Jo Wolfe, who is the participation lead officer for the organisation, was a forces child herself and now her husband is in the Army.
“We reach out to the schools that have even one or two service children,” she said.
“We have lots of pockets in Wales where there are higher numbers because there are lots of stations in Wales.
“We have lots of army children in Brecon, we have lots down here in Haverfordwest, because of the 14th Signal Regiment.
“We have lots of RAF children in the Valley (on Anglesey) and in the Vale of Glamorgan. We also have a navy community in Cardiff.”
She said forces children often needed extra help with their school work.
“Schools apply for an MOD (Ministry of Defence) grant which is called an Education Support Fund,” she said.
“From that, they can then filter down what individual need a child needs and if there are gaps in learning because of moving around so often. “
At Haverfordwest High VC, there is a dedicated club for forces children, but it is clear everybody copes in their own way.
Caden said he prefers discussing any worries he has with family members, while Leo enjoys making programmes with Haverfordwest High Radio as a way of coping with the absence of his stepdad.
Emma Richards, who is part of the service pupil liaison team at Haverfordwest High, said help was always available to the 52-plus armed forces at the school.
“I organise revision clubs, after school sessions, arrange transport home. I do notice in school, I can tell if something is going on, because I’m with the children daily.
“If dad’s on the move, they’ve got the Lifeforce Google page, which they send me messages on.”
Emma said there were positive elements to being an armed forces child on occasions.
“We get to opportunities to go on other trips the rest of the school don’t. It’s nice knowing we can go to the club and do this stuff that we might have missed out on when we were little,” she said.
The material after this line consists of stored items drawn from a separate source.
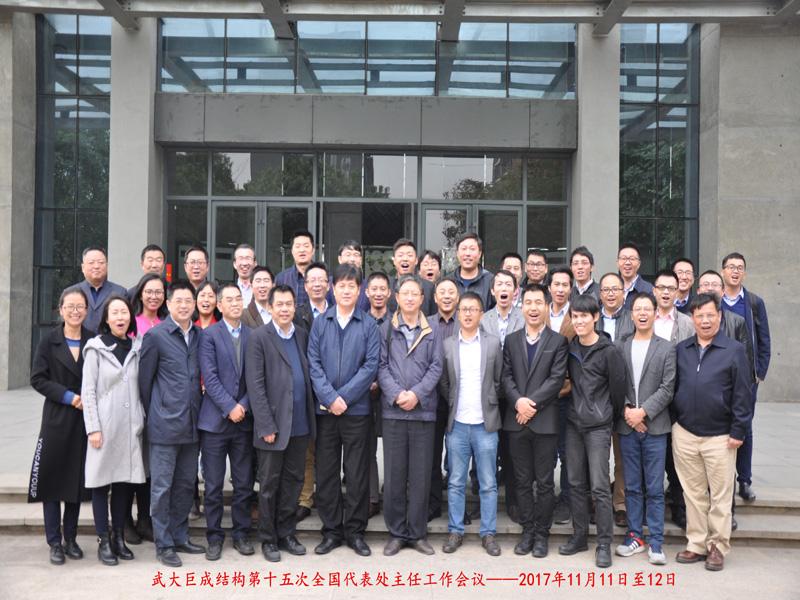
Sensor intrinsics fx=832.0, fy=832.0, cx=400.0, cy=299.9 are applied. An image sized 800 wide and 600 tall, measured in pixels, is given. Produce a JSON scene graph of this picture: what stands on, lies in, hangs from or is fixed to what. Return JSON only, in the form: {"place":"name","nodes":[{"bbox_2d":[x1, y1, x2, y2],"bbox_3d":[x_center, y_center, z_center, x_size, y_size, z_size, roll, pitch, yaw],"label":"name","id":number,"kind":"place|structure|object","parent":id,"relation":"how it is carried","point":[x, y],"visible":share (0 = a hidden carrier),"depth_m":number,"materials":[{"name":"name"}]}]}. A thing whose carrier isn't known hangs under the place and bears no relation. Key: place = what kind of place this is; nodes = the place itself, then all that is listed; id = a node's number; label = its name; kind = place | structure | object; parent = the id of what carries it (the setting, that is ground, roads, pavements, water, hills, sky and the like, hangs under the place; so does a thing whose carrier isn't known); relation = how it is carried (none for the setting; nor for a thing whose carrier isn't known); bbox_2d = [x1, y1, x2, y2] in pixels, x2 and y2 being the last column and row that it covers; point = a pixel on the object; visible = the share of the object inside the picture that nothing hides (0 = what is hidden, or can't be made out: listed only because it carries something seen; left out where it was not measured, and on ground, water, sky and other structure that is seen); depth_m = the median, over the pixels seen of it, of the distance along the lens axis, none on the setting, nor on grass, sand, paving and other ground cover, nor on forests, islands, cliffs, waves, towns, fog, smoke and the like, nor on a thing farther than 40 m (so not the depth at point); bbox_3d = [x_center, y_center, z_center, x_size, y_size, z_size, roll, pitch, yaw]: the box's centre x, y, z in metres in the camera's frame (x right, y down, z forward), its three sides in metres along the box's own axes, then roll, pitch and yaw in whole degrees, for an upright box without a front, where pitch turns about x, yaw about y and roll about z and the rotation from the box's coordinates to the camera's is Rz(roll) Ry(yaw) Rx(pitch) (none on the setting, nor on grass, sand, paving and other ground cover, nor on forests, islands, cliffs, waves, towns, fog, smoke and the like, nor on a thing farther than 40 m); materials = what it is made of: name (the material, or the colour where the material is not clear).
{"place":"outdoors","nodes":[
{"label":"outdoors","id":0,"kind":"place"},
{"bbox_2d":[68,246,127,332],"bbox_3d":[-2.778,0.320,7.528,0.558,1.589,0.620,0,0,17],"label":"man","id":1,"kind":"object","parent":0,"point":[105,263],"visible":0.5,"depth_m":7.48},
{"bbox_2d":[108,17,162,284],"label":"concrete pillar","id":2,"kind":"structure","parent":0,"point":[111,170],"depth_m":13.21,"materials":[{"name":"grey concrete"}]},
{"bbox_2d":[126,245,167,295],"bbox_3d":[-2.378,0.196,7.986,0.485,1.435,0.565,0,0,18],"label":"man","id":3,"kind":"object","parent":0,"point":[159,261],"visible":0.32,"depth_m":8.03},
{"bbox_2d":[182,246,209,293],"bbox_3d":[-2.027,0.122,7.999,0.494,1.269,0.572,1,0,0],"label":"man","id":4,"kind":"object","parent":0,"point":[192,263],"visible":0.47,"depth_m":8.04},
{"bbox_2d":[231,243,255,305],"bbox_3d":[-1.583,0.090,8.339,0.462,1.274,0.568,1,0,0],"label":"man","id":5,"kind":"object","parent":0,"point":[247,252],"visible":0.47,"depth_m":8.35},
{"bbox_2d":[272,229,319,306],"bbox_3d":[-0.978,0.075,8.112,0.543,1.494,0.529,0,0,17],"label":"man","id":6,"kind":"object","parent":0,"point":[300,274],"visible":0.45,"depth_m":8.00},
{"bbox_2d":[0,533,799,599],"label":"pavement","id":7,"kind":"structure","parent":0,"point":[128,568],"materials":[{"name":"grey concrete"}]},
{"bbox_2d":[29,289,97,563],"bbox_3d":[-2.416,0.907,6.087,0.570,1.892,0.777,1,0,0],"label":"woman","id":8,"kind":"object","parent":7,"relation":"on","point":[58,345],"visible":0.82,"depth_m":5.93},
{"bbox_2d":[80,294,145,563],"bbox_3d":[-2.071,0.922,6.030,0.530,1.868,0.718,1,0,0],"label":"woman","id":9,"kind":"object","parent":7,"relation":"on","point":[118,362],"visible":0.95,"depth_m":5.92},
{"bbox_2d":[138,278,206,565],"bbox_3d":[-1.678,0.854,6.145,0.581,2.021,0.601,0,0,31],"label":"man","id":10,"kind":"object","parent":7,"relation":"on","point":[176,343],"visible":0.98,"depth_m":5.98},
{"bbox_2d":[196,279,256,560],"bbox_3d":[-1.275,0.879,6.269,0.547,1.975,0.644,1,0,0],"label":"man","id":11,"kind":"object","parent":7,"relation":"on","point":[236,419],"visible":0.95,"depth_m":6.12},
{"bbox_2d":[244,281,315,560],"bbox_3d":[-0.907,0.883,6.322,0.565,1.991,0.638,0,0,36],"label":"man","id":12,"kind":"object","parent":7,"relation":"on","point":[290,426],"visible":0.98,"depth_m":6.15},
{"bbox_2d":[304,263,380,555],"bbox_3d":[-0.424,0.787,6.295,0.592,2.129,0.678,1,0,0],"label":"man","id":13,"kind":"object","parent":7,"relation":"on","point":[348,318],"visible":0.98,"depth_m":6.15},
{"bbox_2d":[0,478,798,544],"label":"stone steps","id":14,"kind":"structure","parent":7,"relation":"on","point":[14,515],"depth_m":7.07,"materials":[{"name":"grey stone"}]},
{"bbox_2d":[126,275,168,546],"bbox_3d":[-1.949,0.811,6.403,0.526,1.900,0.586,1,0,0],"label":"woman","id":15,"kind":"object","parent":14,"relation":"on","point":[146,281],"visible":0.29,"depth_m":6.48},
{"bbox_2d":[193,280,221,329],"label":"woman","id":16,"kind":"object","parent":14,"relation":"on","point":[206,291],"visible":0.25,"depth_m":6.88},
{"bbox_2d":[239,264,275,329],"bbox_3d":[-1.199,0.357,7.267,0.509,1.303,0.530,1,0,-32],"label":"man","id":17,"kind":"object","parent":14,"relation":"on","point":[267,279],"visible":0.38,"depth_m":7.20},
{"bbox_2d":[296,262,332,518],"bbox_3d":[-0.668,0.717,6.685,0.562,2.010,0.619,1,0,0],"label":"man","id":18,"kind":"object","parent":14,"relation":"on","point":[322,273],"visible":0.24,"depth_m":6.70},
{"bbox_2d":[335,240,368,309],"bbox_3d":[-0.501,0.201,7.711,0.494,1.465,0.492,1,0,0],"label":"man","id":19,"kind":"object","parent":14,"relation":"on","point":[345,249],"visible":0.25,"depth_m":7.71},
{"bbox_2d":[365,274,392,515],"bbox_3d":[-0.209,0.777,6.712,0.539,1.894,0.620,1,0,0],"label":"man","id":20,"kind":"object","parent":14,"relation":"on","point":[378,278],"visible":0.27,"depth_m":6.69},
{"bbox_2d":[430,279,458,518],"bbox_3d":[0.350,0.808,6.739,0.516,1.844,0.558,1,0,0],"label":"man","id":21,"kind":"object","parent":14,"relation":"on","point":[444,313],"visible":0.45,"depth_m":6.66},
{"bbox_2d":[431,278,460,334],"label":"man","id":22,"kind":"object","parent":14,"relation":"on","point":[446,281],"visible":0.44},
{"bbox_2d":[480,270,523,346],"bbox_3d":[0.867,0.521,6.957,0.527,1.477,0.552,0,0,41],"label":"man","id":23,"kind":"object","parent":14,"relation":"on","point":[507,284],"visible":0.5,"depth_m":6.89},
{"bbox_2d":[501,252,524,305],"bbox_3d":[1.033,0.148,7.965,0.444,1.193,0.498,0,0,21],"label":"man","id":24,"kind":"object","parent":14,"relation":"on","point":[515,264],"visible":0.3,"depth_m":7.98},
{"bbox_2d":[547,265,579,521],"bbox_3d":[1.303,0.753,6.803,0.556,1.996,0.616,1,0,0],"label":"man","id":25,"kind":"object","parent":14,"relation":"on","point":[563,274],"visible":0.34,"depth_m":6.74},
{"bbox_2d":[597,276,634,525],"bbox_3d":[1.711,0.788,6.632,0.538,1.908,0.600,1,0,0],"label":"man","id":26,"kind":"object","parent":14,"relation":"on","point":[610,276],"visible":0.43,"depth_m":6.61},
{"bbox_2d":[649,272,693,528],"bbox_3d":[2.131,0.786,6.704,0.552,1.963,0.582,1,0,0],"label":"man","id":27,"kind":"object","parent":14,"relation":"on","point":[663,276],"visible":0.35,"depth_m":6.68},
{"bbox_2d":[671,258,695,311],"bbox_3d":[2.640,0.259,7.795,0.474,1.282,0.550,0,0,25],"label":"man","id":28,"kind":"object","parent":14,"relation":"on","point":[688,276],"visible":0.48,"depth_m":7.81},
{"bbox_2d":[720,254,770,501],"bbox_3d":[2.895,0.635,7.194,0.557,2.070,0.652,0,0,28],"label":"man","id":29,"kind":"object","parent":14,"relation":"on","point":[727,273],"visible":0.51,"depth_m":7.07},
{"bbox_2d":[378,275,444,556],"bbox_3d":[0.080,0.850,6.317,0.539,2.028,0.686,1,0,0],"label":"man","id":30,"kind":"object","parent":7,"relation":"on","point":[406,353],"visible":0.98,"depth_m":6.16},
{"bbox_2d":[439,287,503,554],"bbox_3d":[0.550,0.908,6.398,0.536,1.915,0.598,0,0,20],"label":"man","id":31,"kind":"object","parent":7,"relation":"on","point":[477,350],"visible":0.99,"depth_m":6.24},
{"bbox_2d":[501,280,568,557],"bbox_3d":[1.034,0.875,6.401,0.568,2.015,0.619,0,0,35],"label":"man","id":32,"kind":"object","parent":7,"relation":"on","point":[542,385],"visible":0.98,"depth_m":6.23},
{"bbox_2d":[560,294,625,566],"bbox_3d":[1.469,0.941,6.291,0.579,1.942,0.559,1,0,-39],"label":"man","id":33,"kind":"object","parent":7,"relation":"on","point":[583,368],"visible":0.99,"depth_m":6.14},
{"bbox_2d":[613,294,676,563],"bbox_3d":[1.841,0.952,6.288,0.528,1.926,0.589,1,0,0],"label":"man","id":34,"kind":"object","parent":7,"relation":"on","point":[645,372],"visible":0.97,"depth_m":6.17},
{"bbox_2d":[669,294,751,571],"bbox_3d":[2.322,0.950,6.195,0.605,1.952,0.663,1,0,-36],"label":"man","id":35,"kind":"object","parent":7,"relation":"on","point":[698,378],"visible":0.99,"depth_m":6.05},
{"bbox_2d":[0,0,799,401],"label":"building","id":36,"kind":"structure","parent":0,"point":[131,264],"depth_m":14.00,"materials":[{"name":"grey concrete"}]},
{"bbox_2d":[34,14,111,350],"bbox_3d":[-5.608,-1.915,14.454,1.218,6.532,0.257,1,0,0],"label":"glass window","id":37,"kind":"structure","parent":36,"relation":"in","point":[75,36],"depth_m":14.44,"materials":[{"name":"glass"}]},
{"bbox_2d":[156,21,576,96],"bbox_3d":[-0.542,-4.203,14.186,7.011,1.432,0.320,1,0,0],"label":"upper window","id":38,"kind":"structure","parent":36,"relation":"in","point":[527,94],"depth_m":14.11,"materials":[{"name":"clear glass"}]},
{"bbox_2d":[164,149,570,284],"bbox_3d":[-0.571,-0.493,14.479,7.076,4.097,0.388,1,0,0],"label":"glass entrance","id":39,"kind":"object","parent":36,"relation":"in","point":[406,158],"visible":0.52,"depth_m":14.40,"materials":[{"name":"glass"}]},
{"bbox_2d":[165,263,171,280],"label":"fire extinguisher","id":40,"kind":"object","parent":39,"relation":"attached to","point":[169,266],"visible":0.48,"depth_m":12.71,"materials":[{"name":"red"}]},
{"bbox_2d":[211,199,313,280],"bbox_3d":[-2.335,-0.038,14.161,1.986,3.059,0.241,1,0,0],"label":"glass door","id":41,"kind":"structure","parent":39,"relation":"in","point":[272,205],"depth_m":14.11,"materials":[{"name":"glass"}]},
{"bbox_2d":[320,199,413,276],"bbox_3d":[-0.557,-0.014,14.235,1.943,3.029,0.384,1,0,0],"label":"glass door","id":42,"kind":"structure","parent":39,"relation":"in","point":[332,204],"depth_m":14.20,"materials":[{"name":"glass"}]},
{"bbox_2d":[422,203,523,272],"bbox_3d":[1.199,-0.018,14.230,2.119,2.993,0.264,1,0,0],"label":"glass door","id":43,"kind":"structure","parent":39,"relation":"in","point":[515,217],"depth_m":14.20,"materials":[{"name":"glass"}]},
{"bbox_2d":[1,0,799,40],"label":"canopy","id":44,"kind":"object","parent":36,"relation":"attached to","point":[101,2],"visible":0.97,"depth_m":12.17,"materials":[{"name":"grey metal"}]},
{"bbox_2d":[618,22,699,278],"bbox_3d":[4.488,-2.118,14.642,1.304,5.981,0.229,1,0,0],"label":"glass window","id":45,"kind":"structure","parent":36,"relation":"in","point":[678,150],"depth_m":14.61,"materials":[{"name":"glass"}]},
{"bbox_2d":[0,388,799,495],"label":"pavement","id":46,"kind":"structure","parent":0,"point":[762,437],"materials":[{"name":"grey stone"}]},
{"bbox_2d":[0,11,36,390],"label":"concrete pillar","id":47,"kind":"structure","parent":46,"relation":"on","point":[2,32],"depth_m":13.18,"materials":[{"name":"grey concrete"}]},
{"bbox_2d":[389,240,435,317],"bbox_3d":[0.058,0.233,7.823,0.537,1.568,0.522,0,0,20],"label":"man","id":48,"kind":"object","parent":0,"point":[418,281],"visible":0.44,"depth_m":7.80},
{"bbox_2d":[418,249,441,283],"bbox_3d":[0.302,0.145,8.838,0.450,1.320,0.567,1,0,0],"label":"man","id":49,"kind":"object","parent":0,"point":[431,268],"visible":0.43,"depth_m":8.89},
{"bbox_2d":[446,232,494,311],"bbox_3d":[0.650,0.211,7.987,0.580,1.686,0.607,0,0,29],"label":"man","id":50,"kind":"object","parent":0,"point":[477,283],"visible":0.46,"depth_m":7.89},
{"bbox_2d":[524,248,549,286],"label":"man","id":51,"kind":"object","parent":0,"point":[539,257],"visible":0.54,"depth_m":8.61},
{"bbox_2d":[569,246,599,297],"bbox_3d":[1.749,0.167,8.101,0.503,1.369,0.555,0,0,14],"label":"man","id":52,"kind":"object","parent":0,"point":[583,263],"visible":0.48,"depth_m":8.09},
{"bbox_2d":[572,26,619,276],"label":"concrete pillar","id":53,"kind":"structure","parent":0,"point":[578,150],"depth_m":13.33,"materials":[{"name":"grey concrete"}]},
{"bbox_2d":[614,242,655,306],"bbox_3d":[2.209,0.207,7.977,0.531,1.510,0.579,0,0,12],"label":"man","id":54,"kind":"object","parent":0,"point":[625,271],"visible":0.48,"depth_m":7.97},
{"bbox_2d":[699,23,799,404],"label":"concrete wall","id":55,"kind":"structure","parent":0,"point":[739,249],"depth_m":13.12,"materials":[{"name":"grey concrete"}]}
]}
Back home, I discussed my visit to the school with my dad. He admitted going away was really hard for him too, and ultimately, it influenced his decision to leave the Army after a successful 20-year career.
“As a soldier with children you’ve almost got to be a little selfish at times,” he said.
“It’s a sad thing to say, but when it came to your birthday, I had to not think about it, as it would have made me more sad than I was at the time.
“I probably didn’t realise the impact it was having on you. When you entered this competition (to be a BBC young reporter), since then it has made me think about ‘actually’ could I have done more as a parent to try and help you’?”
He told me that missing out on parts of our childhood was a major reason to leave the Army:
“I think I started realising it was having an impact on you and your brother and sisters. I wish the Army had done more to post me home, to be honest.”
Dad is now training to be a primary school teacher and does not regret leaving the Army.
When I asked the pupils of Haverfordwest High whether they would consider a career in the armed forces, Emma and Gracie said “maybe”.
Caden said his first choice would be to play international rugby. Leo said it was not something he wanted to do anymore.
As we tucked into our buffet at Haverfordwest High, I have to say, I agreed with Leo.
Having been separated from a loved one as a child, it’s not something I would like to experience again as an adult. I have decided I will not be following my dad into the Army.